Data Vault is the vault β€” the secure, fireproof, auditable repository where every document is stored in its original form. Kimball star schemas are the display cases β€” beautifully organized for visitors. You wouldn't let visitors rummage through the vault, and you wouldn't store originals in a display case. You need both.

πŸ’‘ Interview Insight

"It's not either-or. Data Vault excels at the integration layer with many source systems and regulatory needs. Kimball excels at presentation β€” star schemas are intuitive for BI tools. The pattern: Raw Vault for ingestion, Business Vault for business rules with PIT and Bridge tables, and Kimball-style Information Marts for consumption. Kimball-only for small, stable projects. Add Data Vault when integrating 5-10+ sources or when compliance requires full lineage."

πŸ§ͺ Quiz: Test Your Knowledge

Q1: What is the primary purpose of a Hub in Data Vault?

Q2: Why does Data Vault 2.0 use hash keys instead of auto-incrementing surrogates?

Q3: A customer's phone number changes. In Data Vault, what happens?

Q4: Why does Data Vault recommend one Satellite per source system per Hub?

Q5: What problem do Point-in-Time (PIT) tables solve?

Q6: In Data Vault architecture, where do business rules get applied?
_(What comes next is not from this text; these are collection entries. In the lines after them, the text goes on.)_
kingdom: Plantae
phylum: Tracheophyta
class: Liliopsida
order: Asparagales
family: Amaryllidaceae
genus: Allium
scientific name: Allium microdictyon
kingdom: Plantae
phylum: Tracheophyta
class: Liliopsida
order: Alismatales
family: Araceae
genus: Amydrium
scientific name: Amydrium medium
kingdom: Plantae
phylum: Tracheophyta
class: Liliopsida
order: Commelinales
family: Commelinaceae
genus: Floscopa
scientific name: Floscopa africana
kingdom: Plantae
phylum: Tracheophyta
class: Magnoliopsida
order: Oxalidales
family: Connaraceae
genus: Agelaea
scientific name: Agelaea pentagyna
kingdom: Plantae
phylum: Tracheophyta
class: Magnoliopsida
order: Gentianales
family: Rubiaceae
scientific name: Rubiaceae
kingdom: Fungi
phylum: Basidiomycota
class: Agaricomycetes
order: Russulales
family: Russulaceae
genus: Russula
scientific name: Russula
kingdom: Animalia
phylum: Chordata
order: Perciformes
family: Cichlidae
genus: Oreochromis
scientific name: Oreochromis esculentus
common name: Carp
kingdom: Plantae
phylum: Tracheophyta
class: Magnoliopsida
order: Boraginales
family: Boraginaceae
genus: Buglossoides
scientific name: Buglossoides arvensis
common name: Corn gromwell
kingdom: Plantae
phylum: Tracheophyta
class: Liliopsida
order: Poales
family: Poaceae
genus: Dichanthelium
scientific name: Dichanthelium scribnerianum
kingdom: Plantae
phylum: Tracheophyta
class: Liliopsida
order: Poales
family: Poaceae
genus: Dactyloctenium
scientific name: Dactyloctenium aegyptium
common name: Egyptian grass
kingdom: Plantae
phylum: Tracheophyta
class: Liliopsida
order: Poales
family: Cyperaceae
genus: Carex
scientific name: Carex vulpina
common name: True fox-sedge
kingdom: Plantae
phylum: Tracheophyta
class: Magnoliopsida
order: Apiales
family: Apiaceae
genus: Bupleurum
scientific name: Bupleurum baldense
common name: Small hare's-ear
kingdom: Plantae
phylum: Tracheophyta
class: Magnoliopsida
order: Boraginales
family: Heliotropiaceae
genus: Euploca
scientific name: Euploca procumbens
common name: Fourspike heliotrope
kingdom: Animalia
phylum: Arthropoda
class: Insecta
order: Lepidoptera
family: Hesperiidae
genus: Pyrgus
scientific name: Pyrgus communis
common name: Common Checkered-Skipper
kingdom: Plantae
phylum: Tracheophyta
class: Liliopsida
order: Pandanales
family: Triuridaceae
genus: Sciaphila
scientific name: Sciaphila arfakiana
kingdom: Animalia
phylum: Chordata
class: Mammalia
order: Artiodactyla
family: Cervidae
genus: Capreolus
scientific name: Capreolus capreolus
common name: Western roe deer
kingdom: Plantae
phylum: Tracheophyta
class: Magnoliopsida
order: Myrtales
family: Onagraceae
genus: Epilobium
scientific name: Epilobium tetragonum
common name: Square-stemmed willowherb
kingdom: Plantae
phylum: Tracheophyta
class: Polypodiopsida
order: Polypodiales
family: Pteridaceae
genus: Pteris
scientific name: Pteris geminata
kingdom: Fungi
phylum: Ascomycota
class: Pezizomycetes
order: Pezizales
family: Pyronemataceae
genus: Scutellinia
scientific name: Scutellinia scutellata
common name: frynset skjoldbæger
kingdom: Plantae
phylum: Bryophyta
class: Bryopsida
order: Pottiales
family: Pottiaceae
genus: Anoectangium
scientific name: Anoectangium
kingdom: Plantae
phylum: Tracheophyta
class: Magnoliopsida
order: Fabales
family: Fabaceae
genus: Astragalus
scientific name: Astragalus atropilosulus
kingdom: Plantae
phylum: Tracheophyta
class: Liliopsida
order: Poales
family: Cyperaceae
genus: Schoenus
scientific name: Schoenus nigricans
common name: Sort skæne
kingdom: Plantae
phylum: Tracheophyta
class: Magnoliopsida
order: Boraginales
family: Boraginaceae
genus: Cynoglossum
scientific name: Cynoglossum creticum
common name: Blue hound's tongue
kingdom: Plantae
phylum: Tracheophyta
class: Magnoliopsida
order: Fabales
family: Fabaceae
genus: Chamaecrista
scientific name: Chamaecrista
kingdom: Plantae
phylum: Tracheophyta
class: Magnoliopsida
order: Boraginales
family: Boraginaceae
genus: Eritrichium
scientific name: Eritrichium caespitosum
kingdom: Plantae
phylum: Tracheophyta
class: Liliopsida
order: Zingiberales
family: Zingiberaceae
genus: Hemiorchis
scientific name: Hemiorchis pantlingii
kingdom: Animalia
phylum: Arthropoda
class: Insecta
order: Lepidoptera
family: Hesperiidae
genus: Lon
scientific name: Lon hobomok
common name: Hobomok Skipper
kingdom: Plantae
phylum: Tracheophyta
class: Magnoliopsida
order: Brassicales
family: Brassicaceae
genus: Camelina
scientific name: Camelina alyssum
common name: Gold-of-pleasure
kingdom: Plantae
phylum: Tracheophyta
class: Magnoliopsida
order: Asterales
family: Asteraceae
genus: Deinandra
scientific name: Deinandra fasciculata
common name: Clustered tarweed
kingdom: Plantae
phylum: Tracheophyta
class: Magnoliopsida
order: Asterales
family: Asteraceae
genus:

Q7: Which architecture fits an enterprise with 15+ sources, regulatory audits, and a Tableau BI team?

🎯 Key Takeaways

1. Structure β‰  Content

Hubs & Links define what exists and how things relate (structure). Satellites define what we know (content). This separation = agility.

2. Hubs Are Immutable

Identity registries for business entities. Once registered, never changed. All descriptions and history β†’ Satellites.

3. Links = Many-to-Many

All relationships modeled as M:N from the start. Status changes tracked in Link Satellites. No painful refactoring later.

4. INSERT-Only History

Satellites capture all history as appends. No UPDATEs, no current flags, no SCD complexity. One Satellite per source per Hub/Link.

5. Hash Keys = Parallelism

Deterministic hashing replaces sequences. Independent parallel loading, distributed joins, idempotent ops. Always UPPER, TRIM, COALESCE before hashing.

6. PIT + Bridge = Performance

PIT tables pre-compute temporal lookups. Bridge tables pre-walk Link relationships. Both sit in the Business Vault layer.

7. DV + Kimball = Best of Both

Raw Vault β†’ Business Vault for integration & audit. Kimball star schemas (Info Marts) for BI consumption. Raw Vault never changes.

8. Know When NOT to Use DV

Small projects, few sources, stable requirements β†’ Kimball-only is simpler. DV shines at 10+ sources with regulatory needs.